President Obama on Thursday applauded the $25 billion settlement between federal and state officials and the nation’s largest mortgage servicers, a much-needed boost to his administration's dismal housing record.
“We have reached a landmark settlement with the nation's largest banks that will speed relief to the hardest hit homeowners and some of the most abusive practices of the mortgage industry, and begin to turn the page on an era of recklessness that left so much damage in its wake,” Obama said.
Under what he called "the largest joint federal-state settlement in our nation’s history,” more than a million homeowners could benefit from the settlement with Bank of America, Citigroup, Wells Fargo, JPMorgan Chase and Ally Financial in the form of cash payments, principal reductions, loan modifications, and short sales, among other options.

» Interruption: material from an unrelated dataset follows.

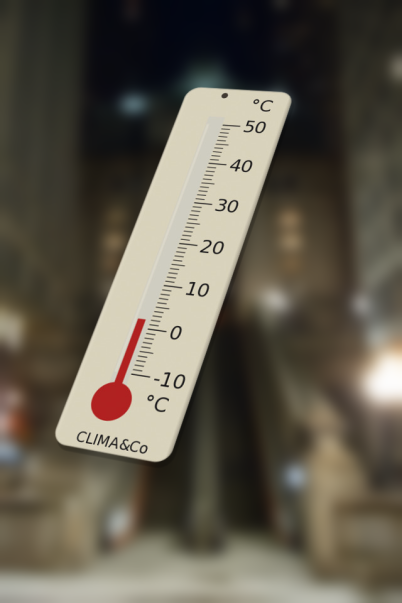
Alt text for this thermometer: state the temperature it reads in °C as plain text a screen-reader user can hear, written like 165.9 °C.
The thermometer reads 2 °C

The settlement, reached late Wednesday night, culminates more than a year-long effort to clean up the mortgage servicing and foreclosure processing system. State attorneys general led by Iowa’s Tom Miller launched an investigation in the fall of 2010 and worked with the lenders, and the Departments of Justice and Housing and Urban Development to strike the deal.
After being beat up repeatedly for poor performance in addressing housing-market woes, in which Obama himself has acknowledged failure, the administration can now show it helped secure billions of dollars for struggling homeowners, and from lenders rather than the federal government. The White House can also tout the settlement as evidence it is holding lenders accountable for cleaning up the foreclosure processing system going forward.
"These practices were plainly irresponsible and we refused to let them go unanswered," Obama said.